Querying is a process I really hate, since I figure one mistake and I'm toast. Not sure if that's true or not, but I'm sure they're looking for any excuse not to read a query. "Why he's not embedding five pages" might be enough. You never know. We'll see if I get a response.
Started using a different query letter. One agency asked for specific items in their form, so I started to use that query letter. Honestly, I feel like, even though there is help out there, that I'm flying blind when it comes to query letters. I don't have enough time to personalize each one and I haven't read enough books to say "I'm a big fan of _________ __________ whom you represent". Sorry I can't make them feel better about themselves (see prior blog entry for reference.)
Found out two agents I've been thinking about querying were not right. To begin with, one that QueryTracker shows as General Fiction is in fact looking for Children's Fiction, sort of a big difference. Not really right for the murder mystery of Public and Private, so he's off my list. The other seemed to disappear. Not only is she no longer on QueryTracker, but she's no longer on the agency's website. I guess she decided that agenting wasn't the right business for her. Not enough feel good queries I guess.
I'm also giving a couple of agents who never responded to previous queries a second chance. One has ignored me twice as a matter of fact, but hey I'm a glutton for pain or else I wouldn't want to write. I hope they're giving me the same second or third opportunity I'm giving them. Make the most of it, please.
So, the count and the amount.

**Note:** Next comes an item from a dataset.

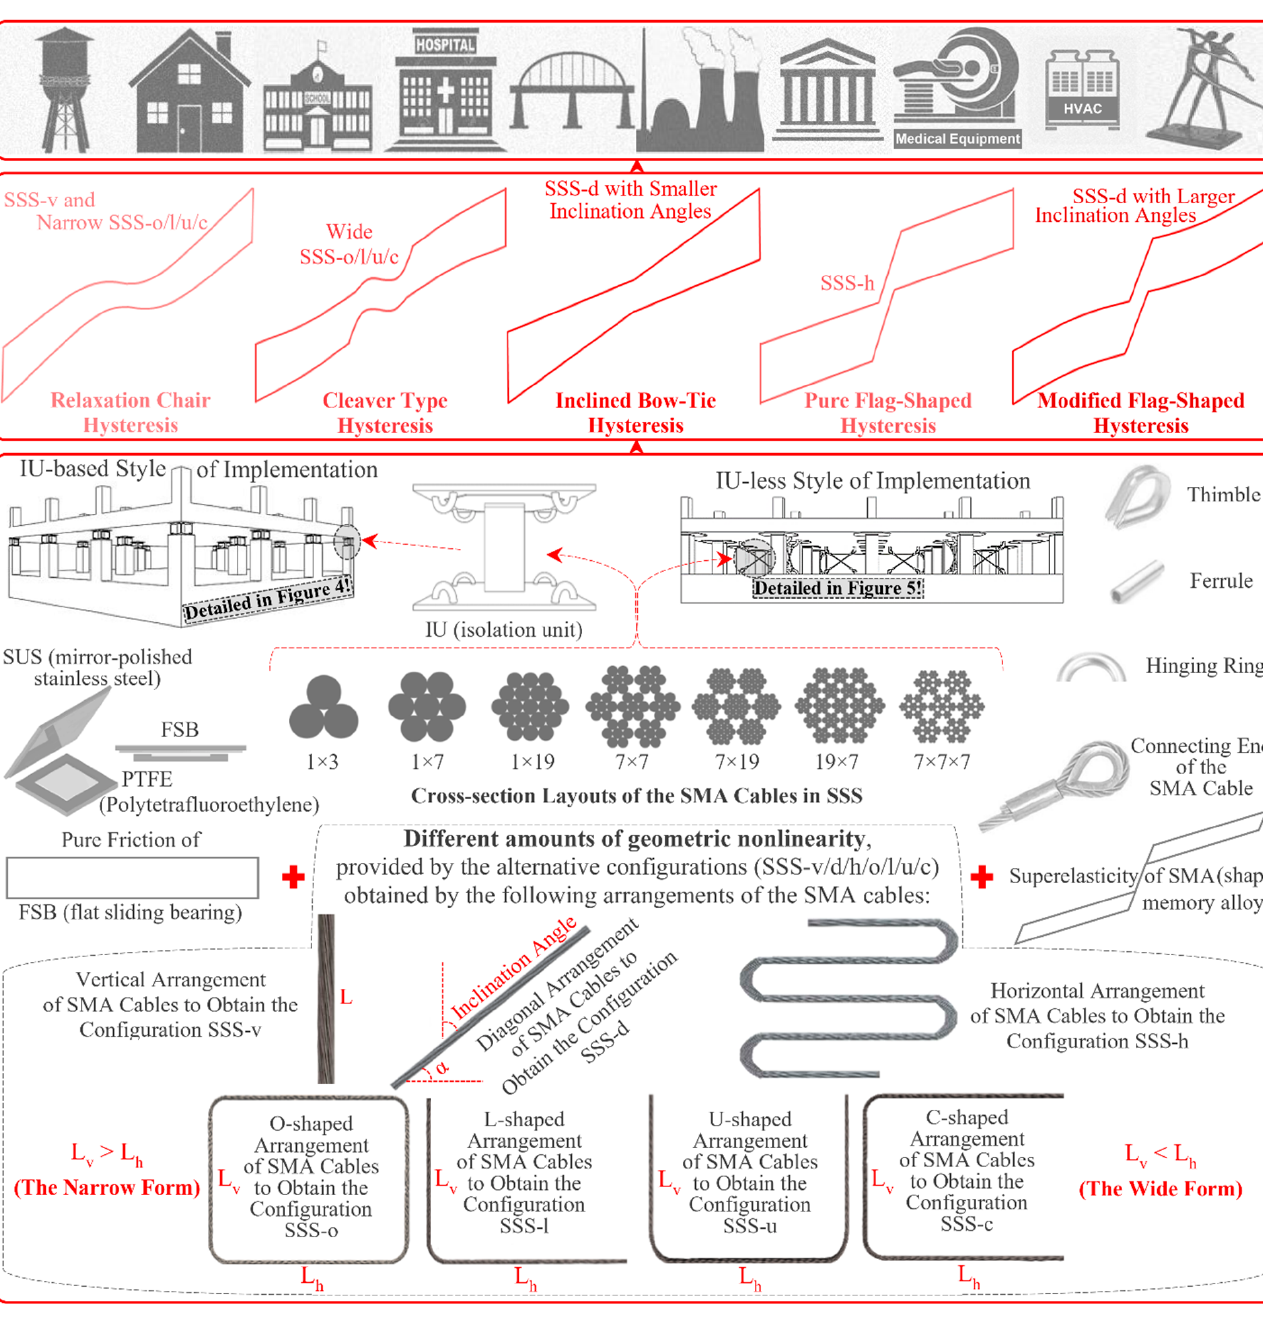
Figure 3. The versatility of SSS, at a glance.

I've not sent out six queries for Public and Private with five active, no rejections, but one Did Not Respond (DNR).
In other writing, the comic book is still moving forward. The colorist is up to page 13, the letterer is up to page 7 and the artist is just about done with his work. Signed the letterer to a contract this week, to make it all official and worked on an addendum to the artist agreement for the cover, though I haven't sent it yet. The reason is our artist sort of disappeared on us for about a week, that is we didn't hear from him after raising the concept, so I didn't want to send it to him without hearing from him. He did reappear Saturday night, so we're getting closer to wrapping that up as well.
I find that the most frustrating thing about the project is the not hearing back from people in a timely manner. I guess that's the part of the whole writing process I find frustrating; when you work with someone else, be it an agent query, or an editor, or a artist, writing to someone and not hearing back within a reasonable amount of time. Love it or hate it, but write me back.

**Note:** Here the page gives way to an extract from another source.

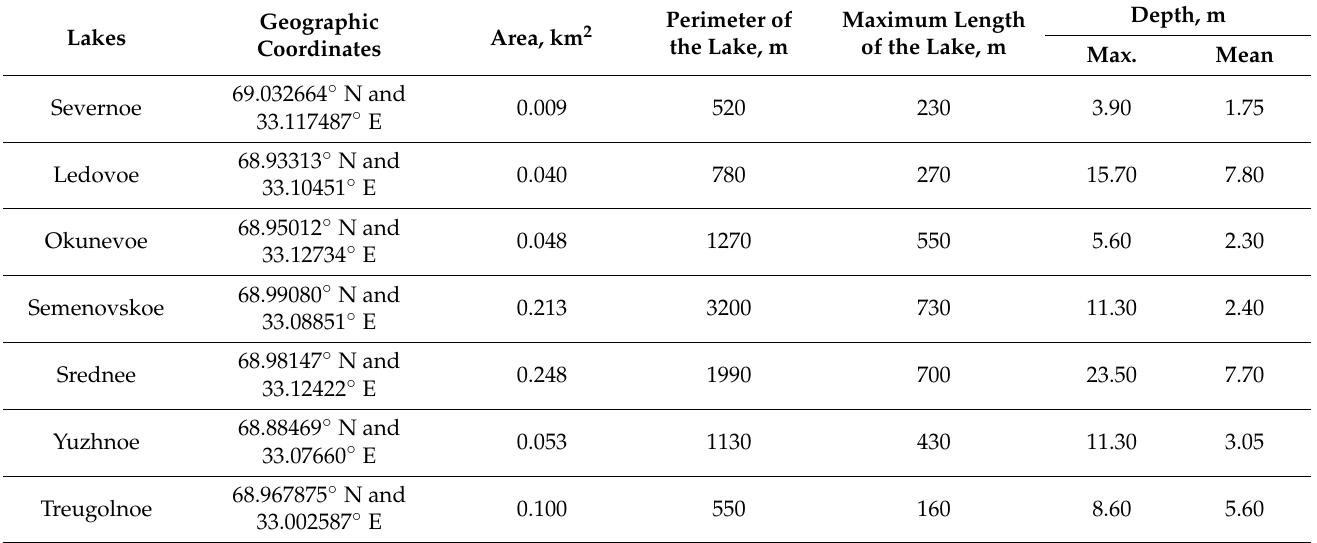
Perimeter of Maximum Length Area, km 2 the Lake, m of the Lake, m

Another case in point is the project I pitched to Comic-Con HQ, back in November. All the communication has been me writing them and then getting a response back with a vague reason why we're not talking. The last flurry was about a month ago and then the promise was after the beta launch we'll talk. Launch made, still no communication. I decided to try and different tact and called the development guy on Friday morning and left him a voicemail as a follow up and trying to set up some more definitive time to meet, even if it's after SDCC, which I'm assuming is the next hurdle to cross for them; the actual launch of the site as a paying SVOD channel. Naturally, there was no response by the end of the day. And I'm sure there are about a million reasons why I didn't, but still isn't it polite business etiquette to return calls?
Managed to get some more editing done on Simple Sins. The end is sort of in sight. I think I've got about 100 pages still to go before I sit down behind the computer with the manuscript. I try to work on it when I get a free moment.

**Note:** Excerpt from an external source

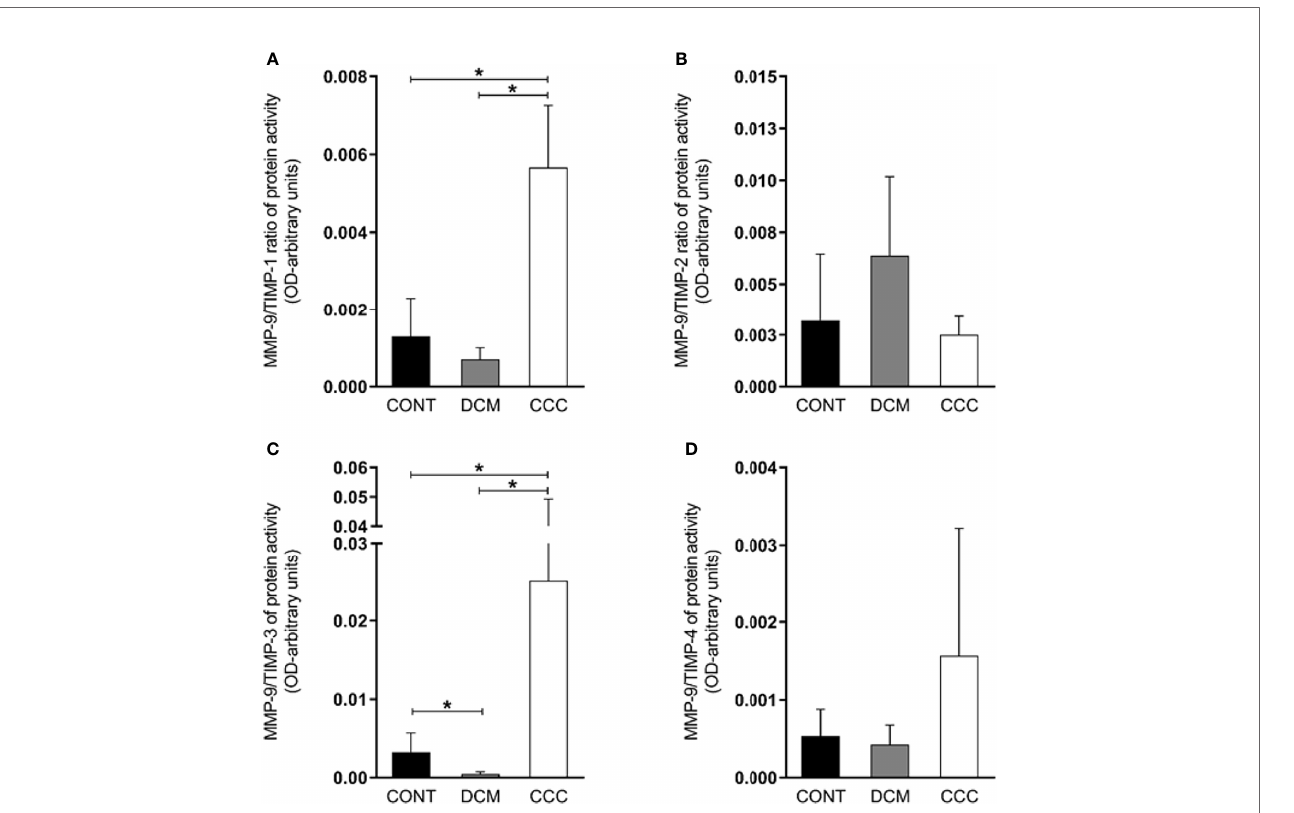
FIGURE 6 | Ratios of MMP9/TIMP in heart tissue from CCC and DCM samples. Activity of MMP-9/expression protein TIMP stoichiometric ratios were calculated for samples CCC, DCM and control (A) MMP-9/TIMP-1. (B) MMP-9/TIMP-2. (C) MMP-9/TIMP-3. (D) MMP-9/TIMP-4. Groups were compared by a non-parametrical test (Mann – Whitney Rank Sum Test) with GraphPad Prism software (version 6.0; GraphPad). Results were expressed as mean ± SD and arbitrary units. *P -values were considered signi fi cant if p-value (0.05) corrected for multiple comparisons by Bonferroni ’ s method (corrected p- value = 0.05/3 =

Posted a Saturday morning review on Trophy Unlocked of Up The River (1930) an early John Ford sound film, starring Spencer Tracy and Humphrey Bogart in their first credited film performances. I had written this after "Movie Day," my family's unofficial name for the day after Christmas, when we watch four to five movies. I was spurred on to finally publish it when I learned last weekend that the woman who cut my hair was the great granddaughter of the director. Small world. Also wrote a review of Finding Dory, which we saw as a family on Father's Day. Don't want to let an opportunity go by.